*Task item:* Could you filter the records below and keep only the lines with the word "medical"?

(Transcribed page contents)
___

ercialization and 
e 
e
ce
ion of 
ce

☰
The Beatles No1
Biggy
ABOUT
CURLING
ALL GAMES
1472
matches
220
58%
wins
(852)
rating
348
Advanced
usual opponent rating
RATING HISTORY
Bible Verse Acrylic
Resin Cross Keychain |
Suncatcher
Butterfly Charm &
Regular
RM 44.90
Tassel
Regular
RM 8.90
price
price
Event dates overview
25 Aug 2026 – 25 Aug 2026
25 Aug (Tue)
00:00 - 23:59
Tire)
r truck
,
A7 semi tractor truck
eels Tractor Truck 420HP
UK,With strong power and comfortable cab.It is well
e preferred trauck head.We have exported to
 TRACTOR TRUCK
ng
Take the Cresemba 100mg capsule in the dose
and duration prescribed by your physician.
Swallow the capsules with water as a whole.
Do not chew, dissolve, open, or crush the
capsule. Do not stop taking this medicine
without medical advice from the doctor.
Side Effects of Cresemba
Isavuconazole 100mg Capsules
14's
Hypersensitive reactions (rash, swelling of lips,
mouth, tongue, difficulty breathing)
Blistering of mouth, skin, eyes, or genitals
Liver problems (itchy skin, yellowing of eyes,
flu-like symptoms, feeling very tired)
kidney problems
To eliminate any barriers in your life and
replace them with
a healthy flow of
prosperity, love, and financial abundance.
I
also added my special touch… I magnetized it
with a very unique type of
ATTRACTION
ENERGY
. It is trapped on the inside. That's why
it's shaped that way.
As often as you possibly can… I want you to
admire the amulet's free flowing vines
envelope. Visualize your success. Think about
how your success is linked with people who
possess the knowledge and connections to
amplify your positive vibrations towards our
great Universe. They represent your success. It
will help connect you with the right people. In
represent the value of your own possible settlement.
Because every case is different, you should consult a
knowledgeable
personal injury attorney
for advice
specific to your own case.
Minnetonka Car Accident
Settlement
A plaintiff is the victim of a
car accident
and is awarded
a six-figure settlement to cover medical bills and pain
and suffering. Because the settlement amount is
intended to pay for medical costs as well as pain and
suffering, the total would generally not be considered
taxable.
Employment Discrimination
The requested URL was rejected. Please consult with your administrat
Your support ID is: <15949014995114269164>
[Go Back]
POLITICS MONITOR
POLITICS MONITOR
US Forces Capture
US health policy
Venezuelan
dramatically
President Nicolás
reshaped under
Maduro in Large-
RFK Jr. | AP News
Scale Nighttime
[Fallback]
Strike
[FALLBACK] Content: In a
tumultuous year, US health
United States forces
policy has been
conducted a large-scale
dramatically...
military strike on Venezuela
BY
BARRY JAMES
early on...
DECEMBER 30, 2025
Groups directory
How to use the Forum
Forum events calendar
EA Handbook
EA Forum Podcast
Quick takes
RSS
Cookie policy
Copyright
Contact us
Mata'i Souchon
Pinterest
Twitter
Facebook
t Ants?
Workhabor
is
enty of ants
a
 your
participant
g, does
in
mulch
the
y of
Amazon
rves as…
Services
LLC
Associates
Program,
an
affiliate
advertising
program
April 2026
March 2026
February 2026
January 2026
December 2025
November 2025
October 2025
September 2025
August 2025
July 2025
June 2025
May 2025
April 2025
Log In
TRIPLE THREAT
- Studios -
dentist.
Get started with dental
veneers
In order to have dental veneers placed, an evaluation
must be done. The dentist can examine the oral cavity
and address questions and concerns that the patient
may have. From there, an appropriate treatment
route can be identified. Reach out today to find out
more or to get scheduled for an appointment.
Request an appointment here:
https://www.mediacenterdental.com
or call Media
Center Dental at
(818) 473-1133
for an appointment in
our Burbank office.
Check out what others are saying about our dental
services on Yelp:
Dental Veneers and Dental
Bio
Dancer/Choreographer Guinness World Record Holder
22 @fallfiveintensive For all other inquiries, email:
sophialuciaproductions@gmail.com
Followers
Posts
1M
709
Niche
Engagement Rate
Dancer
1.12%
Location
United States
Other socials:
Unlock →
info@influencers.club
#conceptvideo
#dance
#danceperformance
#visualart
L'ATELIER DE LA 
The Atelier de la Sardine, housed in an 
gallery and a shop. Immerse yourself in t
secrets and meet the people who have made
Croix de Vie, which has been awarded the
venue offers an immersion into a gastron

___

*Answer section:*
without medical advice from the doctor.
a six-figure settlement to cover medical bills and pain
intended to pay for medical costs as well as pain and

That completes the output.